→ Exercise
Reproduce word for word the part of the call for papers below that runs from "November 11-12 2022" to "(University of Cambridge)".

→ Text shown
%%
Message posted on 19/07/2022

CFP: Terraforming Terra

Call for Papers: Green Transitions Workshop at the Greenhouse, University of Stavanger, Norway

November 11-12 2022

Terraforming Terra

Organisers: Charlotte Wrigley (University of Stavanger); Adam Searle (Universit de Lige); Jonathon Turnbull (University of Cambridge)

Terraforming has traditionally been understood to refer to planets beyond Earth, and the processes necessary to make them habitable for human life. But as the climate crisis renders life on Earth increasingly precarious - desertifying agricultural lands, drying up water supplies and destroying ecosystems - what we understand to be a habitable planet needs rethinking. Some of the proposed solutions to the crisis can be defined as geoengineering: the practice of altering Earth processes to create a greener, more comfortable, and survivable planet for humanity; in other words, terraforming. Examples of terraforming might range from planetary wide - and irreversible - schemes such as solar radiation management, to smaller, gentler actions such as gardening.

Debate in the Environmental Humanities has largely - and correctly - pointed towards the ethical and political issues with geoengineering, and the hubris that so often accompanies the Anthropocenes designation of humans as top geologic agents (Buck, 2019; Hamilton, 2013). Who gets to decide which geoengineering technologies are implemented, and whose perspectives are incorporated (or not) into world building projects and technofix solutionism are of key concern, particularly to Indigenous Peoples whose terraformable lands have been colonised (Powys Whyte, 2018). Nevertheless, it is necessary to grapple with the uncomfortable reality that soon it will be too late to maintain a stable climate. Our future survival will likely (and, indeed, already does) depend on terraforming in some capacity; through this workshop, we wish to interrogate the potential tensions - or ways forward - of this future. What technologies could be sanctioned for Earthly terraforming, and how can we ensure they are implemented fairly and safely? How do we resist these technologies merely maintaining the status quo of unfettered capitalism, colonialism, and fossil fuel reliance?

We invite participants with a range of perspectives addressing the changing and contested nature of terraforming. By bringing together scientists and practitioners involved in its implementation, designers and artists speculating on future worlds, and humanities scholars revealing planetary heterogeneity, this workshop will facilitate critical and creative discussions on terraforming technologies. What can we learn from each other? What does it mean to make a planet habitable to terraform it? By holding these conversations through the workshop, we will foster connections and collaborations across disciplines, and find common ground for our common world.

We welcome papers that engage with the following non-exhaustive themes:

  • The ethics and politics of terraforming

  • Indigenous knowledges and perspectives on terraforming

  • Other-than-humans as terraformers

  • Terraforming of under and outer worlds

  • Geoengineering and technological fixes

  • Agriculture and food systems, including water, irrigation, and gardening

  • Rewilding and conservation

  • Terraforming experiments (biospheres, terrariums etc)

  • Blue terraforming and oceanic perspectives

  • Architecture and design - imagining the terraforming of the future

  • Creative approaches to terraforming - sci fi, speculative futures, art

This workshop will be fully funded (travel, accommodation, food) by the Green Transitions project at the University of Stavanger. Spaces are therefore limited, but we will be offering a hybrid format to improve accessibility. Please indicate if you would like to attend in-person or online, or would be willing to participate online if your abstract is not chosen for in-person attendance.
%%
→ Study material
%%
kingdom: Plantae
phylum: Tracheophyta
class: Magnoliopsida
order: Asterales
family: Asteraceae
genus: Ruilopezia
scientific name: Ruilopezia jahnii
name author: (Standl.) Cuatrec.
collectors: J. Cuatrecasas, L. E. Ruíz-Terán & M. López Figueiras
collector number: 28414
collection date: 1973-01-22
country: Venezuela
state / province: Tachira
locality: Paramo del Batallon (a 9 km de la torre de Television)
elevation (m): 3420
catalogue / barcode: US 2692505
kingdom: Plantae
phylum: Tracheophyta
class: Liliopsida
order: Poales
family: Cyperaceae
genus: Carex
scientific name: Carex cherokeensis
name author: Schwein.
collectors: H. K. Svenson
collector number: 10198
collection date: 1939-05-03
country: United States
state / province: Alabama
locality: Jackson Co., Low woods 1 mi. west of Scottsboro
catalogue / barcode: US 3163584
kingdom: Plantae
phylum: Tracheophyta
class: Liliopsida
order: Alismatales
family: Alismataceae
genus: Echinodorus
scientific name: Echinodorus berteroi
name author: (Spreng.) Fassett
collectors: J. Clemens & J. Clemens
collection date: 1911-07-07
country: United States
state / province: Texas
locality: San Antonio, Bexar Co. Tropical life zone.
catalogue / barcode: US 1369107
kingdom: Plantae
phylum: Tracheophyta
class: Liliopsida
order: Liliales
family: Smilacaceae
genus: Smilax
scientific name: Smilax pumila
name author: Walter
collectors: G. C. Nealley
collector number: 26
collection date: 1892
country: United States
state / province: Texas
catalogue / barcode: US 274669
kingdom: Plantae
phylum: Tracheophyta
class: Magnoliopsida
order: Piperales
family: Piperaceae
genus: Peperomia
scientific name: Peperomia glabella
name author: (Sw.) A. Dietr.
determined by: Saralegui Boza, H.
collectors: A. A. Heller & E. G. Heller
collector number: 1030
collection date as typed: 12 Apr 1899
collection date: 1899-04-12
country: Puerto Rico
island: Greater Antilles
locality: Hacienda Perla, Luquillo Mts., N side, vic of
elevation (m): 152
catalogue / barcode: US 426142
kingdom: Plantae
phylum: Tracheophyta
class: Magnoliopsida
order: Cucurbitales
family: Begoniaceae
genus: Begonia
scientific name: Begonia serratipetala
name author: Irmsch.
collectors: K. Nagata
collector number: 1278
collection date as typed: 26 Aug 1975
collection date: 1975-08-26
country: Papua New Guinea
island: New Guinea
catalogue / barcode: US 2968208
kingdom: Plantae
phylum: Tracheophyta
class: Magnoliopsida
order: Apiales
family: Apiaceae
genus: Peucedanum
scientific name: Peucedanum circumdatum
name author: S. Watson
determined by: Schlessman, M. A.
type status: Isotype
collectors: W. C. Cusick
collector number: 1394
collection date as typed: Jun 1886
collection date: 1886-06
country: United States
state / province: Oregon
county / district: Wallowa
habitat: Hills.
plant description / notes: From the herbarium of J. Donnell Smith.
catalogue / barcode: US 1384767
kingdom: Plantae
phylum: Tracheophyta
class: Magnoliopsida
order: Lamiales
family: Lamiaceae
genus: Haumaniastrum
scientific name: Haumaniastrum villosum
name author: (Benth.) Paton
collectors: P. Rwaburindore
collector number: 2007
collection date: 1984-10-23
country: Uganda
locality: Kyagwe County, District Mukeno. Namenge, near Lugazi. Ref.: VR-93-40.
%%
→ Result of this exercise
November 11-12 2022

Terraforming Terra

Organisers: Charlotte Wrigley (University of Stavanger); Adam Searle (Universit de Lige); Jonathon Turnbull (University of Cambridge)